In the records, each line holding "disponible" must be reported.

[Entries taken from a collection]
____________
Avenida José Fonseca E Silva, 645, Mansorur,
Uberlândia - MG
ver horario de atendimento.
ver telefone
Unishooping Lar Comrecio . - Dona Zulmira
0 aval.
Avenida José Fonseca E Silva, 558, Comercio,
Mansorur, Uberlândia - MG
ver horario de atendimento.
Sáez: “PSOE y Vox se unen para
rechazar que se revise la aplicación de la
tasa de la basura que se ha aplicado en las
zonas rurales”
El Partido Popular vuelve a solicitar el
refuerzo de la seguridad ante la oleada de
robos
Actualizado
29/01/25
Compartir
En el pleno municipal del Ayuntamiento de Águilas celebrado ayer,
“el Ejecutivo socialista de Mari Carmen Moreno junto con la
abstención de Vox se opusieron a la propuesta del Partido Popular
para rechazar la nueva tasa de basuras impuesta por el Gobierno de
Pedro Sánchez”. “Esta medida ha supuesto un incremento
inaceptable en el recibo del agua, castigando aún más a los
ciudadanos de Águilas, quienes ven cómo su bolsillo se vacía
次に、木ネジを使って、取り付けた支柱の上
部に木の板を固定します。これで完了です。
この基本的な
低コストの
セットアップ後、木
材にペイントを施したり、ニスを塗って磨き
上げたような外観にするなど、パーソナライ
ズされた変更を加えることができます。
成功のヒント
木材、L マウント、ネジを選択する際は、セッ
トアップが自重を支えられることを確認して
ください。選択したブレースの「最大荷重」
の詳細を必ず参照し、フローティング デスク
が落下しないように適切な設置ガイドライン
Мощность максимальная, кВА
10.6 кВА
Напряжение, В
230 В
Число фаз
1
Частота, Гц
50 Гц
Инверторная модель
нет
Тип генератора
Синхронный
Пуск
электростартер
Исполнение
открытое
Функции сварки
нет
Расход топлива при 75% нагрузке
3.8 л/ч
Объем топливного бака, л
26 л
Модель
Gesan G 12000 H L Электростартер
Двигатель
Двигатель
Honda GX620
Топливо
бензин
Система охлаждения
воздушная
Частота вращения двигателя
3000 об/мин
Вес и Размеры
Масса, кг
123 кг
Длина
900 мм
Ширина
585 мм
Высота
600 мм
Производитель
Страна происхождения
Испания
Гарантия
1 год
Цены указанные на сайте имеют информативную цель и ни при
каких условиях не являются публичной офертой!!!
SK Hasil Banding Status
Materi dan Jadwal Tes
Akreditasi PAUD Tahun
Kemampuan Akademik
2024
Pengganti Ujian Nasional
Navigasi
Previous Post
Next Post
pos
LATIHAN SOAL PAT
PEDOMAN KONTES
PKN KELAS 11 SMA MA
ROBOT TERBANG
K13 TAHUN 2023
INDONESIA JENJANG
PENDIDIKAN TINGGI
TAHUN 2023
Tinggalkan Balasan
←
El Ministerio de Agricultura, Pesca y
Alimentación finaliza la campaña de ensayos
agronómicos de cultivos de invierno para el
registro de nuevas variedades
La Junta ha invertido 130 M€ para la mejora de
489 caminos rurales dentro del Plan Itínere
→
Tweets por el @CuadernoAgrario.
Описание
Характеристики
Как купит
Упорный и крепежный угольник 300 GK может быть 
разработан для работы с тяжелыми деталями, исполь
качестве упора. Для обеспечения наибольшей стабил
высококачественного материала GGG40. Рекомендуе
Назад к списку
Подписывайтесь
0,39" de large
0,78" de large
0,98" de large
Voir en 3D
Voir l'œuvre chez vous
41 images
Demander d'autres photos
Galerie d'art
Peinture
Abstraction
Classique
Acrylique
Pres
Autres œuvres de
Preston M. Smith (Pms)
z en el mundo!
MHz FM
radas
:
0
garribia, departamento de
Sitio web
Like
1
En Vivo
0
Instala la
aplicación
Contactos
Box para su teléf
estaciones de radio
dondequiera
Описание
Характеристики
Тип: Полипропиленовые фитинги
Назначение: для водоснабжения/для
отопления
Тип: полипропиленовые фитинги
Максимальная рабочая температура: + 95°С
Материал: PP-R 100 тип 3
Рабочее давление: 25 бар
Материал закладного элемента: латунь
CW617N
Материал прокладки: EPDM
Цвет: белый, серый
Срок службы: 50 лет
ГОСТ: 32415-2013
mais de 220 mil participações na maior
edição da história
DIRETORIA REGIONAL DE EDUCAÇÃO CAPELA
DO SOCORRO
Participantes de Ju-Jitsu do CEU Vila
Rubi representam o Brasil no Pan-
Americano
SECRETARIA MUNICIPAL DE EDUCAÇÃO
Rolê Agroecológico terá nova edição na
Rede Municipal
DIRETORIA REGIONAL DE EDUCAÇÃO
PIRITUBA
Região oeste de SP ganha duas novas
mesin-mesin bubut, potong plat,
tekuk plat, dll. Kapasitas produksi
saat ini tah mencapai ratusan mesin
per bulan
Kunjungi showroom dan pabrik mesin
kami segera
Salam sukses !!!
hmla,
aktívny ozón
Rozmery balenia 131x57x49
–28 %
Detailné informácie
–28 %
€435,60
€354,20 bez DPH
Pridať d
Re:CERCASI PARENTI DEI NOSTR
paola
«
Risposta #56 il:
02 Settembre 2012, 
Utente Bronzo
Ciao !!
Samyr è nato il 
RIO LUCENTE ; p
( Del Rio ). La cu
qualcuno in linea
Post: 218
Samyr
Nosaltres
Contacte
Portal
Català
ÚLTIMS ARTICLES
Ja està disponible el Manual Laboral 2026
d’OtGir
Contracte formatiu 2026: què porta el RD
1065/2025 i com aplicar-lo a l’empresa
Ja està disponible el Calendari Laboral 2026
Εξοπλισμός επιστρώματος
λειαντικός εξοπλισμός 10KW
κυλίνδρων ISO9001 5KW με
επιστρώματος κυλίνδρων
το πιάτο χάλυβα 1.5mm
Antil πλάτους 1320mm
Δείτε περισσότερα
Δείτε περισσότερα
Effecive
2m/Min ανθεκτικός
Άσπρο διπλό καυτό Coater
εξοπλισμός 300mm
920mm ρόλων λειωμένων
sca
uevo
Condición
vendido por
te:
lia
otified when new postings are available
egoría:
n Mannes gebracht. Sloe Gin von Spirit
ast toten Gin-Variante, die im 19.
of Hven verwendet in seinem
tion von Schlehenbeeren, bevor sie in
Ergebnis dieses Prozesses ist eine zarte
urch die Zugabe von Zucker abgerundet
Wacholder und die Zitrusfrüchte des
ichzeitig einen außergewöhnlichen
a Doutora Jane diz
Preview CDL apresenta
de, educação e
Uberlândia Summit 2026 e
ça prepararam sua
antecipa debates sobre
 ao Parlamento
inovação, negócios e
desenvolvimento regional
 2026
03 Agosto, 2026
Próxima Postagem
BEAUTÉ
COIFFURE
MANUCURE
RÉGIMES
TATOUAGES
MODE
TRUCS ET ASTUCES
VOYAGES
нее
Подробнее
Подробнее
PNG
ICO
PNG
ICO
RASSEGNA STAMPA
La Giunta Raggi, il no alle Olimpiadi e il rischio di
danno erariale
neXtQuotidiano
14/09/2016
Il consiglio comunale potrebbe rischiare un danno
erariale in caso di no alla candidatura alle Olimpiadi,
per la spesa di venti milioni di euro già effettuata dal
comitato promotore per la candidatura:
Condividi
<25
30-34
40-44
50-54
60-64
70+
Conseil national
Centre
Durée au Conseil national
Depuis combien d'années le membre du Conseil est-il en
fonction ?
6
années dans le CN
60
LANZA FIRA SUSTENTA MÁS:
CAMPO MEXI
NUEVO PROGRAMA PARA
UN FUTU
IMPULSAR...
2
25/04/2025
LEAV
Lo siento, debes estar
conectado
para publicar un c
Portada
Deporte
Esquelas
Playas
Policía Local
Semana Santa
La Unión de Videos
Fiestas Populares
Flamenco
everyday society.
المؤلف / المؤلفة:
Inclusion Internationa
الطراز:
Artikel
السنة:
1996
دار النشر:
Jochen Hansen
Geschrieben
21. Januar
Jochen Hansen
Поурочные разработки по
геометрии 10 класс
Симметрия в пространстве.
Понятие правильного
____________
*Task result*.
Ja està disponible el Manual Laboral 2026
Ja està disponible el Calendari Laboral 2026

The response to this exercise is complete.